Background and objectives
The objective of this meta-analysis is to compare the incidences of cytomegalovirus and BK polyoma virus infections in renal transplant recipients receiving a mammalian target of rapamycin inhibitor (mTOR)–based regimen compared with a calcineurin inhibitor–based regimen.
Design, setting, participants, & measurements
We conducted a comprehensive search for randomized, controlled trials up to January of 2016 addressing our objective. Other outcomes included acute rejection, graft loss, serious adverse events, proteinuria, wound-healing complications, and eGFR. Two review authors selected eligible studies, abstracted data, and assessed risk of bias. We assessed quality of evidence using the Grading of Recommendations Assessment, Development and Evaluation methodology.
We included 28 randomized, controlled trials with 6211 participants classified into comparison 1: mTOR inhibitor versus calcineurin inhibitor and comparison 2: mTOR inhibitor plus reduced dose of calcineurin inhibitor versus regular dose of calcineurin inhibitor. Results showed decreased incidence of cytomegalovirus infection in mTOR inhibitor–based group in both comparison 1 (risk ratio, 0.54; 95% confidence interval, 0.41 to 0.72), with high quality of evidence, and comparison 2 (risk ratio, 0.43; 95% confidence interval, 0.24 to 0.80), with moderate quality of evidence. The available evidence neither confirmed nor ruled out a reduction of BK polyoma virus infection in mTOR inhibitor–based group in both comparisons. Secondary outcomes revealed more serious adverse events and acute rejections in mTOR inhibitor–based group in comparison 1 and no difference in comparison 2. There was no difference in graft loss in both comparisons. eGFR was higher in the mTOR inhibitor–based group in comparison 1 (mean difference =4.07 ml/min per 1.73 m2; 95% confidence interval, 1.34 to 6.80) and similar to the calcineurin inhibitor–based group in comparison 2. More proteinuria and wound-healing complications occurred in the mTOR inhibitor–based groups.
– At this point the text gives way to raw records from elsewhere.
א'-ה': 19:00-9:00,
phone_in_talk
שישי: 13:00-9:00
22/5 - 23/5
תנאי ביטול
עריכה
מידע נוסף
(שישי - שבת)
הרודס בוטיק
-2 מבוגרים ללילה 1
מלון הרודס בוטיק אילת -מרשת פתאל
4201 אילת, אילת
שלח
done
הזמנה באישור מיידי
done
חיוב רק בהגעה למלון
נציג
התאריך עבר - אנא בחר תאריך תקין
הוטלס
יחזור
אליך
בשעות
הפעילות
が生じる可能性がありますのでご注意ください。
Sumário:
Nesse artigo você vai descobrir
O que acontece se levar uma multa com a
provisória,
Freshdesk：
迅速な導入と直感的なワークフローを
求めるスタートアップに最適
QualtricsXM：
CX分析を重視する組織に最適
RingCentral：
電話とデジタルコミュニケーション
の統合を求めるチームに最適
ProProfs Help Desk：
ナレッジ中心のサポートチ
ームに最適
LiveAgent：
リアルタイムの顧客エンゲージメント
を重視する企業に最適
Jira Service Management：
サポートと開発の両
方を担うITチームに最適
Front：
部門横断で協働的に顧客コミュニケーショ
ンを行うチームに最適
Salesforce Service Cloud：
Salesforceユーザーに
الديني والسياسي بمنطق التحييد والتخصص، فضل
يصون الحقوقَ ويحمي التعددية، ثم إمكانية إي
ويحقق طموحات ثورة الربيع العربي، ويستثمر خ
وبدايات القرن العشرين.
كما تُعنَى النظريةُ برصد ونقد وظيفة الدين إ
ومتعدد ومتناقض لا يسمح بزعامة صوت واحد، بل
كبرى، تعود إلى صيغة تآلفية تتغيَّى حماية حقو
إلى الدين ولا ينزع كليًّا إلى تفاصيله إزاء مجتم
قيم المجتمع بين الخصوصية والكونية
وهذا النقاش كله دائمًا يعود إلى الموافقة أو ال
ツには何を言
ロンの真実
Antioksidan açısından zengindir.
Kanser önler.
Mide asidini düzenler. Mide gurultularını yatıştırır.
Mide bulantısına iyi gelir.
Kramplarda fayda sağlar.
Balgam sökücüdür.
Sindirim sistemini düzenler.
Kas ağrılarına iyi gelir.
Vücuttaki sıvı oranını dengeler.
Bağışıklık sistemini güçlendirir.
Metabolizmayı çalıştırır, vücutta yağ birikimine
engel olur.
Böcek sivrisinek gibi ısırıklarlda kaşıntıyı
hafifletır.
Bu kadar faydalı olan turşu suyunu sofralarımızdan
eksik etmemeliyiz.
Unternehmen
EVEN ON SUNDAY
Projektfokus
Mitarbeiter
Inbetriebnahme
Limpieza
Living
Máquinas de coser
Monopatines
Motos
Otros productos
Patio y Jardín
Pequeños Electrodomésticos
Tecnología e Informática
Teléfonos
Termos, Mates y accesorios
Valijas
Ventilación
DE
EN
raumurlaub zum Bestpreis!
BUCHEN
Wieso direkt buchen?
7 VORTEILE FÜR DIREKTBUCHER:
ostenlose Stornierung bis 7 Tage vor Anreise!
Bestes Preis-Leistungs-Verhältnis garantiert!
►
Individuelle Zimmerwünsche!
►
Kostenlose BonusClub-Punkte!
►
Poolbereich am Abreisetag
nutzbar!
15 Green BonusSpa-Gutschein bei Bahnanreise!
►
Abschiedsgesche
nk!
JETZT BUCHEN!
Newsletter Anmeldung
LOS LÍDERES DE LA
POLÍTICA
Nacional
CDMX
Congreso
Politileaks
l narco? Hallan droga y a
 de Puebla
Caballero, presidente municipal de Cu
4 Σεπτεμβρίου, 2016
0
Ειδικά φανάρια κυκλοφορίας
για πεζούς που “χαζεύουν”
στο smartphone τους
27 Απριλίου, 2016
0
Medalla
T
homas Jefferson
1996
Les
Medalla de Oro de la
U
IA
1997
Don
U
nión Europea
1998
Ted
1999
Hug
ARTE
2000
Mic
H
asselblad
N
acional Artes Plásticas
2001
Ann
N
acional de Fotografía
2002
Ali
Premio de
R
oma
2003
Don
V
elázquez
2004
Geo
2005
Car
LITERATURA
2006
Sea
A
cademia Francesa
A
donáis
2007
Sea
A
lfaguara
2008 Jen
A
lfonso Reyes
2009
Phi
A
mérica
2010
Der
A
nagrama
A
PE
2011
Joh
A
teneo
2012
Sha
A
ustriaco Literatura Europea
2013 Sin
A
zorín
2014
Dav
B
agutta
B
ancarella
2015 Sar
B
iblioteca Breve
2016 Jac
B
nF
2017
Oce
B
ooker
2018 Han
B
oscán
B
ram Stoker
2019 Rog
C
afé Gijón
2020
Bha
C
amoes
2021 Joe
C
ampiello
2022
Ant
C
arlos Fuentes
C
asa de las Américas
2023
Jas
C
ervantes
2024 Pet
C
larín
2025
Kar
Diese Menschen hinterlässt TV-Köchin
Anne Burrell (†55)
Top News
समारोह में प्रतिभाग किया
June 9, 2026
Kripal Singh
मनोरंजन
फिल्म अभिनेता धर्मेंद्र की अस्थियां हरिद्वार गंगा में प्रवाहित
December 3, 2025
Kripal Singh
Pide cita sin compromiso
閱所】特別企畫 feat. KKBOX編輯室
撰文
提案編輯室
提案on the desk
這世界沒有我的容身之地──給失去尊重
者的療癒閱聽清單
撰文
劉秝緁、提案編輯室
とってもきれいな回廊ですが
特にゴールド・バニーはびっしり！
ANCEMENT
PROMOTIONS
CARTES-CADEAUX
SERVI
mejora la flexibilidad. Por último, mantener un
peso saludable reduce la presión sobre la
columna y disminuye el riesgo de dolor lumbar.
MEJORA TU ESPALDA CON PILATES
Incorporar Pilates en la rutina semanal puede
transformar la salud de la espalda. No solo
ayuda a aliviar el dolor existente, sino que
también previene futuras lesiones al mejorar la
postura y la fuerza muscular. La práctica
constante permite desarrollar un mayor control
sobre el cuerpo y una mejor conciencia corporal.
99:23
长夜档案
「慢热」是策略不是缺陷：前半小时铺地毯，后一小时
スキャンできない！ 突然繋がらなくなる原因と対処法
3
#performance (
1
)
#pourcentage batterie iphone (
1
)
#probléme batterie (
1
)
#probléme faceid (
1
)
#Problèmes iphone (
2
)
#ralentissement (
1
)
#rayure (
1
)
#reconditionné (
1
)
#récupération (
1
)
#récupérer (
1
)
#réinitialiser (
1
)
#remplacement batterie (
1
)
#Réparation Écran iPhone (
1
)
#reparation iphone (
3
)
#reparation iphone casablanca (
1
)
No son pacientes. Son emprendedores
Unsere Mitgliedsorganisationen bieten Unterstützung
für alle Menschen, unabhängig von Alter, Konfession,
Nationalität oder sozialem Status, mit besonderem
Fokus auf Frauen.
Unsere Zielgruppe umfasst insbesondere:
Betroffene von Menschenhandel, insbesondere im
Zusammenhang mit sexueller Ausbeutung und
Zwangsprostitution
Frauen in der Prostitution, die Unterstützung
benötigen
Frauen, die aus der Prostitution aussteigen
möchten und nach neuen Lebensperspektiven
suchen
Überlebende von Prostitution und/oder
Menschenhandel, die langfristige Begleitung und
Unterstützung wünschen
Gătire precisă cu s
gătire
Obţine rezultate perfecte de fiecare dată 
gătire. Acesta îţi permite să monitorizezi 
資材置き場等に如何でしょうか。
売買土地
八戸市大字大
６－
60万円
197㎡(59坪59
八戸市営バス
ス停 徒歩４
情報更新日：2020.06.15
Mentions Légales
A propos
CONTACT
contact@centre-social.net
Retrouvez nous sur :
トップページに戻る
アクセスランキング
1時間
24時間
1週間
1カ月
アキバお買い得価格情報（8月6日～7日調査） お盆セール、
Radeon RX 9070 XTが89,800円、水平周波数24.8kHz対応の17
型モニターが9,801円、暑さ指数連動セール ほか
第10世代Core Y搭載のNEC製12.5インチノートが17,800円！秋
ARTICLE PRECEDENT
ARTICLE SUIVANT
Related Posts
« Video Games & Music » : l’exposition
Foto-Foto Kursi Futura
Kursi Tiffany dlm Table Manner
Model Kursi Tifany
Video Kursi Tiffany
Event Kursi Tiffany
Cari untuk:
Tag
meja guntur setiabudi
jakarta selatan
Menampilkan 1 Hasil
We found moderate- to high-quality evidence of reduced risk of cytomegalovirus infection in renal transplant recipients in the mTOR inhibitor–based compared with the calcineurin inhibitor–based regimen. Our review also suggested that a combination of a mTOR inhibitor and a reduced dose of calcineurin inhibitor may be associated with similar eGFR and rates of acute rejections and serious adverse events compared with a standard calcineurin inhibitor–based regimen at the expense of higher incidence of proteinuria and wound-healing complications.